__Excerto__:
================
Há uma diferença abissal na forma como olhamos para a recuperação da economia. O Partido Socialista parece estar persuadido de que obteremos uma recuperação sensível se aumentarmos o rendimento disponível das pessoas, para que elas possam consumir mais. Basicamente, trata-se de um modelo de recuperação da economia liderada pelo consumo. Esse modelo é perigoso, porque significa mais importações e, portanto, conduz a um maior desequilíbrio externo e, por outro lado, a um desequilíbrio interno: vai faltar dinheiro no Orçamento. Nós temos uma perspectiva muito diferente. O rendimento das pessoas tem de crescer por via da competitividade e da produtividade – e, portanto, de melhor investimento e de mais emprego (de preferência mais qualificado, que acrescente valor à economia). Se isto acontecer, estaremos realmente a distribuir novo rendimento; se não for assim, o rendimento artificialmente dado agora às pessoas para consumirem representará sempre uma responsabilidade imediata ou futura. Como acontece com a medida proposta para as contribuições para a Segurança Social: os socialistas vão dar mais rendimento disponível em troca de pensões mais baixas no futuro. Há uma peça muito útil, feita pelo Conselho das Finanças Públicas, sobre as perspectivas económicas a partir de 2016. O relatório foi apresentado antes de o Governo apresentar o programa de estabilidade. E diz o seguinte: partindo do princípio de que, em 2016, nenhuma medida extraordinária se mantém em vigor (nem sobretaxa, nem cortes salariais, nem 35 horas…), a nossa economia crescerá um pouco mais do que hoje é previsível – mas entraremos novamente em défice excessivo e em desequilíbrio externo. Ora, ao contrário do documento do PS, o Programa de Estabilidade que o Governo apresentou está dentro destas preocupações. Por isso, prevemos a saída do défice excessivo. Tivemos um excedente já nos últimos dois anos, que este ano deve ser mantido.
No auge da polémica das suas dívidas à Segurança Social, referiu-se à situação de Sócrates, embora indirectamente. Está arrependido dessa alusão?
De facto, não o fiz.
Mas foi interpretado assim…
Pode ter sido interpretado, mas não o fiz. Sempre achei que, para nos defendermos, não precisamos de atacar ninguém. Disse que aquilo que se estava a dizer de mim não era verdade. Não sou rico, não enriqueci na política, nunca criei uma rede de favores. Até já descobri que passei a ter muito mais patrões do que tive no passado. Volta não volta, há jornais que dizem 'ex-patrão de Passos Coelho'…
A prisão de Sócrates vai influenciar o resultado das eleições?
Não faço ideia.
O PSD usará este tema na campanha eleitoral?
Eu acho que não deve.
Mas tem maneira de evitar isso? A tentação é muito grande…
Até hoje não existiu essa tentação. Não temos tido nenhum problema em nos demarcarmos da herança política de José Sócrates. Agora, isso não tem nada que ver com a questão que está em apreciação na justiça.
================
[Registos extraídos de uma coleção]

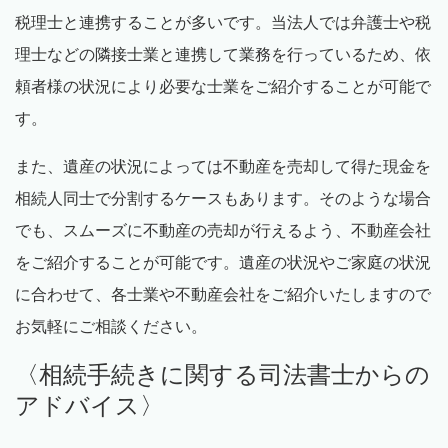
税理士と連携することが多いです。当法人では弁護士や税
理士などの隣接士業と連携して業務を行っているため、依
頼者様の状況により必要な士業をご紹介することが可能で
す。
また、遺産の状況によっては不動産を売却して得た現金を
相続人同士で分割するケースもあります。そのような場合
でも、スムーズに不動産の売却が行えるよう、不動産会社
をご紹介することが可能です。遺産の状況やご家庭の状況
に合わせて、各士業や不動産会社をご紹介いたしますので
お気軽にご相談ください。
〈相続手続きに関する司法書士からの
アドバイス〉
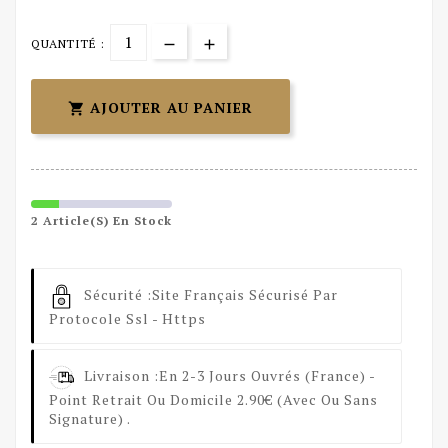
QUANTITÉ :
AJOUTER AU PANIER

2 Article(s) En Stock
Sécurité :
Site Français Sécurisé Par
Protocole Ssl - Https
Livraison :
En 2-3 Jours Ouvrés (France) -
Point Retrait Ou Domicile 2.90€ (avec Ou Sans
Signature) .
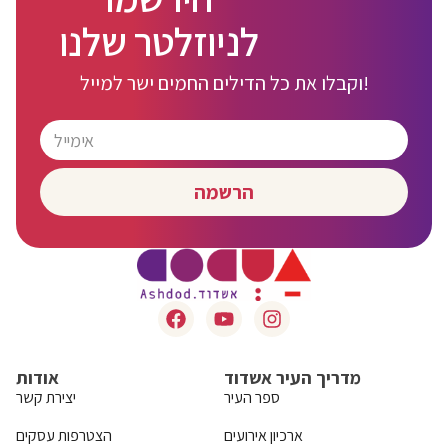
לניוזלטר שלנו
וקבלו את כל הדילים החמים ישר למייל!
הרשמה
מדריך העיר אשדוד
אודות
ספר העיר
יצירת קשר
ארכיון אירועים
הצטרפות עסקים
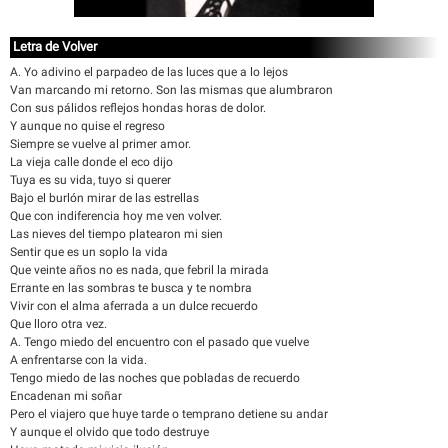
Letra de Volver
A. Yo adivino el parpadeo de las luces que a lo lejos
Van marcando mi retorno. Son las mismas que alumbraron
Con sus pálidos reflejos hondas horas de dolor.
Y aunque no quise el regreso
Siempre se vuelve al primer amor.
La vieja calle donde el eco dijo
Tuya es su vida, tuyo si querer
Bajo el burlón mirar de las estrellas
Que con indiferencia hoy me ven volver.
Las nieves del tiempo platearon mi sien
Sentir que es un soplo la vida
Que veinte años no es nada, que febril la mirada
Errante en las sombras te busca y te nombra
Vivir con el alma aferrada a un dulce recuerdo
Que lloro otra vez.
A. Tengo miedo del encuentro con el pasado que vuelve
A enfrentarse con la vida.
Tengo miedo de las noches que pobladas de recuerdo
Encadenan mi soñar
Pero el viajero que huye tarde o temprano detiene su andar
Y aunque el olvido que todo destruye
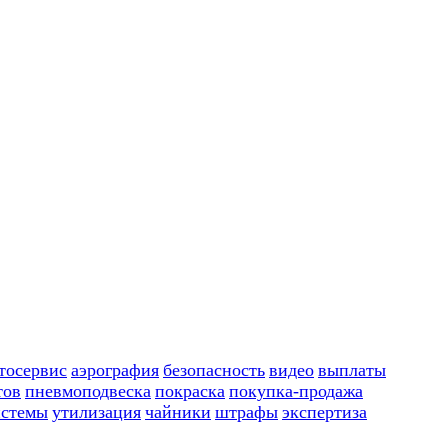
тосервис
аэрография
безопасность
видео
выплаты
тов
пневмоподвеска
покраска
покупка-продажа
истемы
утилизация
чайники
штрафы
экспертиза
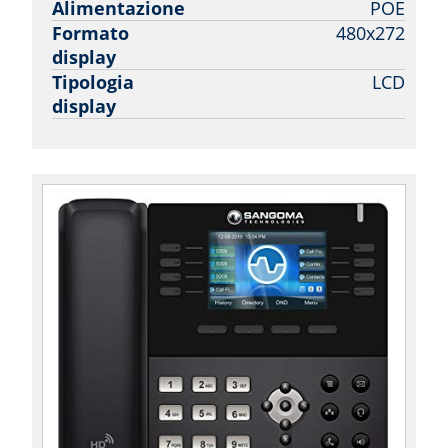
Alimentazione
POE
Formato
480x272
display
Tipologia
LCD
display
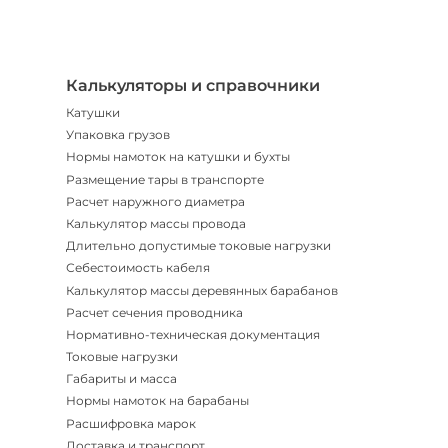
Телегр
Бот
|
Мгнов
опове
Калькуляторы и справочники
Катушки
Упаковка грузов
Нормы намоток на катушки и бухты
Размещение тары в транспорте
Расчет наружного диаметра
Калькулятор массы провода
Длительно допустимые токовые нагрузки
Себестоимость кабеля
Калькулятор массы деревянных барабанов
Расчет сечения проводника
Нормативно-техническая документация
Токовые нагрузки
Габариты и масса
Нормы намоток на барабаны
Расшифровка марок
Доставка и транспорт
================
__Tarefas do exercício__:
A: Segundo o excerto, que entidade elaborou o relatório sobre as perspectivas económicas a partir de 2016?
B: Indique quantas linhas das entradas contêm a palavra "намоток", respondendo apenas com o número.

__Soluções dos problemas__:
A: O Conselho das Finanças Públicas.

B: 2